The bank also dismissed the allegation that in the current rationalisation exercise it was targeting staff of defunct Diamond Bank, which it absorbed after the two institutions merged in 2019, saying there was nothing like that.
Abdul Imoyo, spokesman of the bank, told Speakersden.com that the position of the critics was fully understood, but such thinking must also be weighed against the backdrop of the reality on the ground, if the bottomline remained that there must be a bank to work in at the end of the day.
“Yes, we understand all those sentiments and management reviewed all of them before taking the decision. You know what is happening at the moment with the economy. Nobody was talking about this yesterday. It is the result of the current reality and the management must act in the interest to the bank so that it will keep standing. If there is no bank, you wouldn’t be talking about the workforce. That’s what we want to ensure”, he said.
Regarding targeting the former Diamond Bank staff, he said: “There is nothing like that. We don’t have Diamond Bank and Access Bank anymore. What we have is one bank, which is Access Bank and all our staff are Access Bank. We said at the beginning that no staff was going to be sacked and none has been sacked till date. If anybody left, it is either because the person did not meet up or the person did for other reasons.
“Try to find out the real reason, because in every institution there is a work culture and in Access Bank, there is a standard that is required of every staff, which they must have to meet after the periodic assessment. Did the staff score high in which case there is no problem or average in which case there is need for improvement or so low that a further retraining is required? These are the things that must be taken into context, but I can assure you that nobody is being targeted as a result of where they are coming from. We have only one bank.
“Besides, what we are talking about is not about our staff. No staff is going. Those we’re talking about are the outsourced staff. Because of the reality on the ground, we’re having a meeting with their parent companies to say, we may not need five people to do this, we now need two or three, give us the number that is now required. They may move the one that they have removed to another office altogether. In the end, it may even be that nobody would lose.

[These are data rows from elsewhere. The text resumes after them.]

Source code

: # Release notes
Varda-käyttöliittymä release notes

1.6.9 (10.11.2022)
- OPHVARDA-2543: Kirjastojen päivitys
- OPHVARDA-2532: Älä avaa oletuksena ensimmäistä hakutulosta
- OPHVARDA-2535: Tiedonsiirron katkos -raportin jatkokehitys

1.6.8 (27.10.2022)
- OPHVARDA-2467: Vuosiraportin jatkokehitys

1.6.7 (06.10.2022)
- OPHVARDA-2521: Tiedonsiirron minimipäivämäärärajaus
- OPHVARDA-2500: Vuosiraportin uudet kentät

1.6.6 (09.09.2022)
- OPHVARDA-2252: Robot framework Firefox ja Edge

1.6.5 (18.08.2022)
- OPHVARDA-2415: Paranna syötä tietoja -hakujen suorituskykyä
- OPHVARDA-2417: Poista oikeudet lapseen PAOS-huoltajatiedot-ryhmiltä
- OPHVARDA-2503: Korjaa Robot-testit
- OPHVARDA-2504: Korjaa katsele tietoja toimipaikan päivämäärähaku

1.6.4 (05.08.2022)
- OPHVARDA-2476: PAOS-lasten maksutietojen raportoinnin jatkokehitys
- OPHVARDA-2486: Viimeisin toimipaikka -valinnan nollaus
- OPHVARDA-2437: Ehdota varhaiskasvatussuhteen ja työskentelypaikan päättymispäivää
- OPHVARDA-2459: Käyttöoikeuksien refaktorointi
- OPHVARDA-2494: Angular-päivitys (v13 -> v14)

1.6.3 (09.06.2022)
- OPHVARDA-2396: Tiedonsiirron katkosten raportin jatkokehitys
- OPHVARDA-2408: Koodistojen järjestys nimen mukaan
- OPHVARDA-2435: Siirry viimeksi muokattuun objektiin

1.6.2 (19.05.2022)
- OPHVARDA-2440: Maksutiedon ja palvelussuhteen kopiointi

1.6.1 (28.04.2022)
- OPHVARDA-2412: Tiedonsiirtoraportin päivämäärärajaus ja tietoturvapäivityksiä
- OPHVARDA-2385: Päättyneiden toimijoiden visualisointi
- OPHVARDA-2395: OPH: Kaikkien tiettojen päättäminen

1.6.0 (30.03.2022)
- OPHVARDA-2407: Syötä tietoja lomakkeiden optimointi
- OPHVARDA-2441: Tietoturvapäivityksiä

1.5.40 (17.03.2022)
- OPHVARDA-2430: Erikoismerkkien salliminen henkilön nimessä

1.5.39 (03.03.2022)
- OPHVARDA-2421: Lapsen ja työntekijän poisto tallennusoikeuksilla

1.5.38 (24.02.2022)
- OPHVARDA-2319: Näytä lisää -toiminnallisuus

“Again, nothing says the situation would remain like this in the country. It may well appear that tomorrow the situation will improve drastically and there will be no need for anybody to go and they stay or those who are asked to go will return. Nothing is confirmed yet. It is just a proposal. All we are saying is that we must address the challenges arising from this crisis in the way that our bank keeps standing. That’s the ultimate goal.”